Puttanesca fish parcels
Nutrition Info.(per serve)
4 x 30cm square pieces baking paper
4 x 130g firm white fish fillets
1 cup roasted garlic tomato pasta sauce
1/3 cup pitted kalamata olives
3 teaspoons drained baby capers
8 sprigs fresh thyme
2/3 cup fresh basil
900g new potatoes, halved
500g frozen mixed vegetables
Total fat 7g
Saturated fat 1g
Dietary fibre 12g
- Preheat oven to 200°C. Place baking paper squares on work bench. Top evenly with fish fillets, pasta sauce, olives, capers, thyme and half the basil. Enclose parcels, securing loosely with string, if needed.
- Transfer fish parcels to a baking tray. Bake for 15 minutes, or until fish is just cooked through.

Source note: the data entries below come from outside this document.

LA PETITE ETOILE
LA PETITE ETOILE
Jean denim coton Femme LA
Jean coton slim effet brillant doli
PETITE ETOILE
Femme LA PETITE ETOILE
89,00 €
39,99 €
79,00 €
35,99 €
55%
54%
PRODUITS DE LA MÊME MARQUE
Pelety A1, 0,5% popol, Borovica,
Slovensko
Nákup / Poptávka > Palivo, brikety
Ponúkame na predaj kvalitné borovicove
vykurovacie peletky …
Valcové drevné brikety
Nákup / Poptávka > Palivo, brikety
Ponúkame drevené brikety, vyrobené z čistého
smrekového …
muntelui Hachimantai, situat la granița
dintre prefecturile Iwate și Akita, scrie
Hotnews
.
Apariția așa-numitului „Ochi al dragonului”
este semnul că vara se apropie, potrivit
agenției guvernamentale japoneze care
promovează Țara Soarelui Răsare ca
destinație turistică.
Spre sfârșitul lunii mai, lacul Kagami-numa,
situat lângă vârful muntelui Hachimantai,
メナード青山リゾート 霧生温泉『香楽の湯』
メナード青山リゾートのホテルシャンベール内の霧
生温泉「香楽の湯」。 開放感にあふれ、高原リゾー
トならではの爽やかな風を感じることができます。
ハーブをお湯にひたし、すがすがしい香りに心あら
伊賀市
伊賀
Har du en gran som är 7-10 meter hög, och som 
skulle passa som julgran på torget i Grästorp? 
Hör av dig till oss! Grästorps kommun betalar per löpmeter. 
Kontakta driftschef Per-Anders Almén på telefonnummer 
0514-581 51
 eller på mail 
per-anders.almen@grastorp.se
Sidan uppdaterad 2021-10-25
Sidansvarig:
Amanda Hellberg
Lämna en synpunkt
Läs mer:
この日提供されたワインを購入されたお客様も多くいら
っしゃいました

- Meanwhile, microwave, boil or steam potatoes until tender. Add frozen vegetables for last 5 minutes. Drain.
- Divide fish parcels among 4 plates and serve with potatoes and veges. Scatter with remaining basil.
Make it gluten free: Check pasta sauce is gluten free.
Make it low FODMAP: Choose a garlic and onion-free pasta sauce, and choose frozen veges without peas or corn.